This is an update to my december adventure, in which I took it upon myself to learn the Rust programming langauge.
First, I’ve participated in the Advent of Code for the first 10 days, solving problems in Scala, then translating them to Rust. Unfortunately, day 10 got too complicated. I solved part 2 via “ray casting,” an idea that I got early in my thinking, but detecting line intersections is easier said than done. What happened is that I had to detect patterns in the map’s corners, in order to do correct counting, and this happened by debugging on the large input file, which is very impractical. This isn’t unlike other days in which the full specs or corner cases are visible only in the large input file, with the problems being underspecified. Day 10 took 4 hours of my time, and because the problems are increasing in difficulty, I’m finding it harder and harder to find time for a Scala to Rust translation.
My December Adventure, to learn Rust, is progressing well. I’ve made little progress on the books, but solving AoC issues turbocharged my learning for simple tasks related to data structures. Translating AoC solutions made me somewhat familiar with vectors, iterators, hash-maps, plus some useful small libraries, like regex or itertools. I also got a recommendation to use rust-clippy, a linter for Rust that can make some very useful recommendations. I wish we had something like it for Scala, too.

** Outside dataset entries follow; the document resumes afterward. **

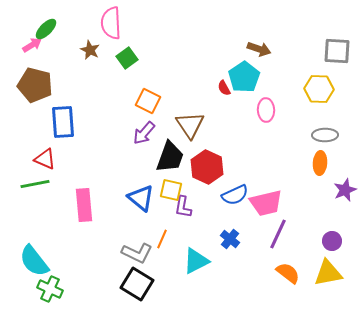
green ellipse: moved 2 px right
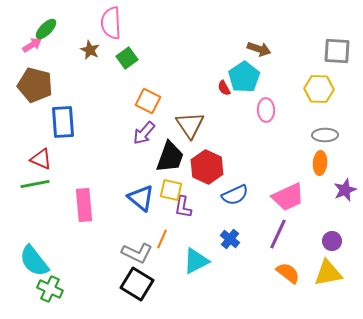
red triangle: moved 4 px left
pink trapezoid: moved 22 px right, 6 px up; rotated 12 degrees counterclockwise
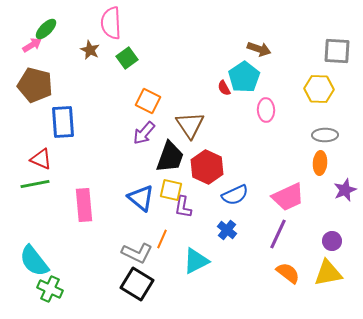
blue cross: moved 3 px left, 9 px up
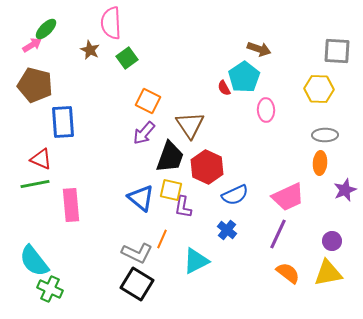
pink rectangle: moved 13 px left
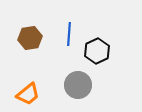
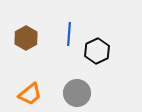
brown hexagon: moved 4 px left; rotated 20 degrees counterclockwise
gray circle: moved 1 px left, 8 px down
orange trapezoid: moved 2 px right
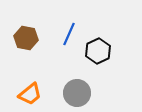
blue line: rotated 20 degrees clockwise
brown hexagon: rotated 20 degrees counterclockwise
black hexagon: moved 1 px right
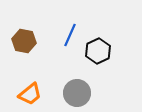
blue line: moved 1 px right, 1 px down
brown hexagon: moved 2 px left, 3 px down
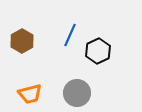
brown hexagon: moved 2 px left; rotated 20 degrees clockwise
orange trapezoid: rotated 25 degrees clockwise
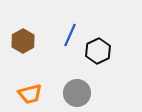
brown hexagon: moved 1 px right
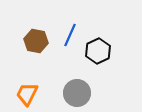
brown hexagon: moved 13 px right; rotated 20 degrees counterclockwise
orange trapezoid: moved 3 px left; rotated 130 degrees clockwise
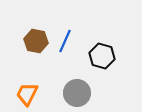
blue line: moved 5 px left, 6 px down
black hexagon: moved 4 px right, 5 px down; rotated 20 degrees counterclockwise
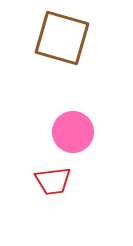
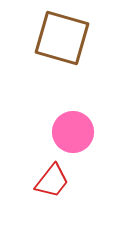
red trapezoid: moved 1 px left; rotated 45 degrees counterclockwise
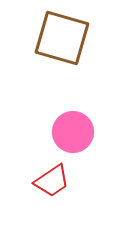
red trapezoid: rotated 18 degrees clockwise
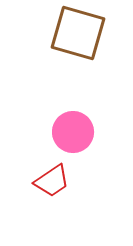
brown square: moved 16 px right, 5 px up
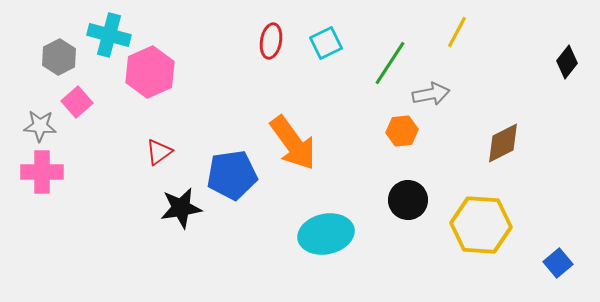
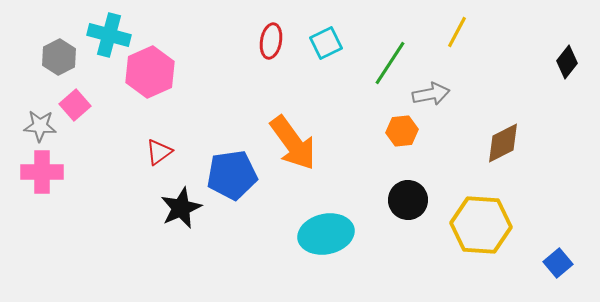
pink square: moved 2 px left, 3 px down
black star: rotated 15 degrees counterclockwise
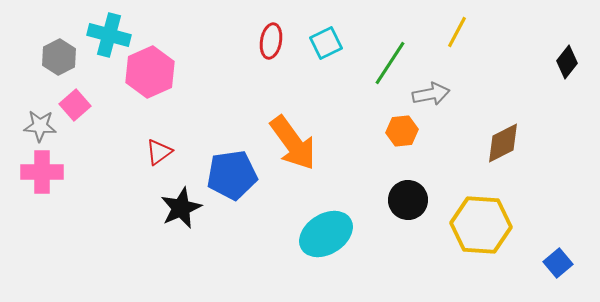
cyan ellipse: rotated 20 degrees counterclockwise
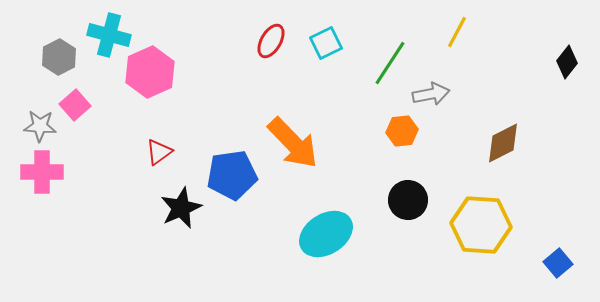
red ellipse: rotated 20 degrees clockwise
orange arrow: rotated 8 degrees counterclockwise
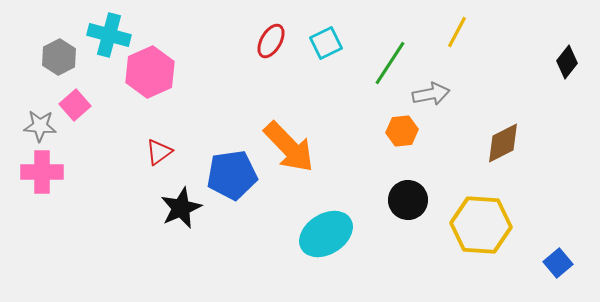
orange arrow: moved 4 px left, 4 px down
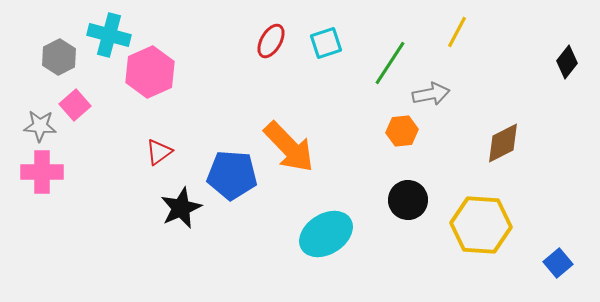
cyan square: rotated 8 degrees clockwise
blue pentagon: rotated 12 degrees clockwise
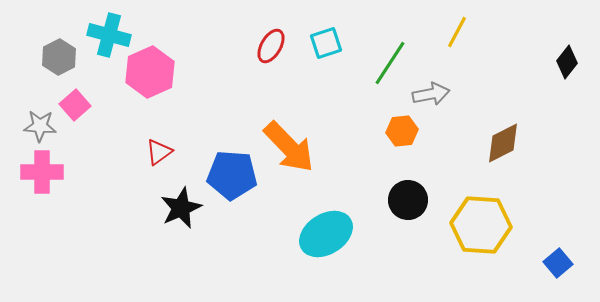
red ellipse: moved 5 px down
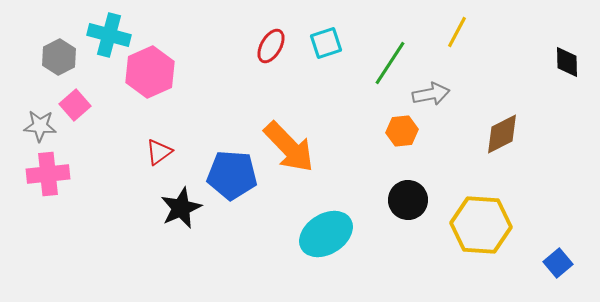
black diamond: rotated 40 degrees counterclockwise
brown diamond: moved 1 px left, 9 px up
pink cross: moved 6 px right, 2 px down; rotated 6 degrees counterclockwise
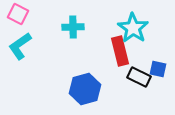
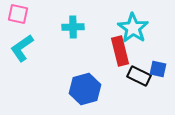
pink square: rotated 15 degrees counterclockwise
cyan L-shape: moved 2 px right, 2 px down
black rectangle: moved 1 px up
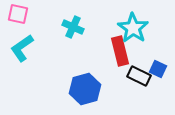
cyan cross: rotated 25 degrees clockwise
blue square: rotated 12 degrees clockwise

More impressions on Rust #
Compared with Scala, Rust has been annoying to work with, the former being more productive for AoC’s problems. However, the point of reference for Rust aren’t garbage collected languages like Scala, but rather C/C++. From that point of view, Rust seems surprisingly productive. It’s not a managed language, and that’s what makes it interesting.
Rust is not an FP language, either. One source of confusion is that Rust’s immutability is a (transitive) property of variables, not of data structures. You can mutate any data structure in Rust by taking ownership. E.g., strings can be mutated, even ones that were previously owned by immutable variables. This is very unlike (impure) FP languages like Scala, F#, OCaml, others, where
let mutable doesn’t allow you to change the stored data structure. A string in these languages is immutable, regardless of what the variable holding it says. This is required for correctness, as mutability of strings would break the implementation of hash-maps & others.
Rust is a language built for mutability. The borrow checker makes mutation much safer, by disallowing read-only references to exist while the data structure is being mutated. For instance, you’re not allowed to mutate a string while it’s being used as a key in a hash-map. But that’s all there is to its supposed “immutability by default”, a way to control who has read and write access.
Persistent/immutable collections, in Rust, don’t make much sense, for example. Sharing structure, to avoid cloning, is inefficient without a good garbage collector (as you basically have to work with reference counting), and it’s also not in the language’s character.
I do wonder how productive Rust is for real projects. For now, I don’t have any good ideas of where to apply it. I still have much to learn for building simple web services, as that requires async stuff, plus I’d like some problems for which Rust is particularly good at. Maybe I’ll start with some basic CLI tools.